François de Rugy, le patron des députés écolos, espère que la prochaine mouture du projet de loi ira plus loin : "Nous sentions de toute façon sur ce texte un peu de tâtonnement et d'hésitation. Pour nous qui sommes de fervents décentralisateurs, nous ne trouvions pas cette réforme très ambitieuse."
Christian Jacob, président du groupe UMP à l'Assemblée nationale, a lui estimé qu'"il n'y a plus de socle majoritaire". "Jean-Pierre Bel, jusqu'à preuve du contraire, est socialiste", a-t-il souligné au cours de son point de presse hebdomadaire. "Le gouvernement est incapable de trouver le point d'équilibre", a-t-il commenté.
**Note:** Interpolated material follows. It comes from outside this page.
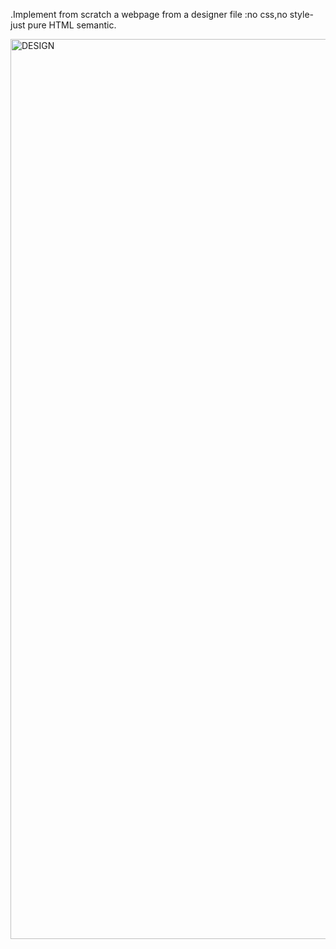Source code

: .Implement from scratch a webpage from a designer file :no css,no style-just pure HTML semantic.

<title>Design</title>
<img width="1440" alt="DESIGN" src="https://github.com/vuwase/alu-web-development/assets/125889522/18f65343-d934-490e-b17e-dc507603f810">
Le Front national a demandé l'abandon pur et simple de cette réforme, parce qu'elle "s'annonce aussi dévastatrice que les précédentes", selon le vice-président du FN, Florian Philippot. Selon lui, "la France ne souffre pas d'un déficit de décentralisation, mais d'un excès".
  • Trois projets de loi
Le premier texte, a précisé le sénateur de l'Ariège, concernera "la métropole et le fait métropolitain" et "devrait être soumis au Sénat dès ce printemps". Le deuxième projet de loi, "rassemblant les dispositions relatives au rôle des régions pour favoriser le développement économique, sera examiné dans quelques mois, pour permettre une nouvelle concertation".
Un troisième texte, "portant sur la clarification des compétences et les solidarités territoriales, fera l'objet de nouveaux échanges et d'un travail préparatoire approfondi, dans lequel le Sénat prendra toute sa part", a souligné le président du Sénat. Le texte initial prévoyait de créer localement des "conférences territoriales de l'action publique" (CTAP), réunissant les exécutifs locaux et chargée de définir l'articulation des compétences entre les collectivités.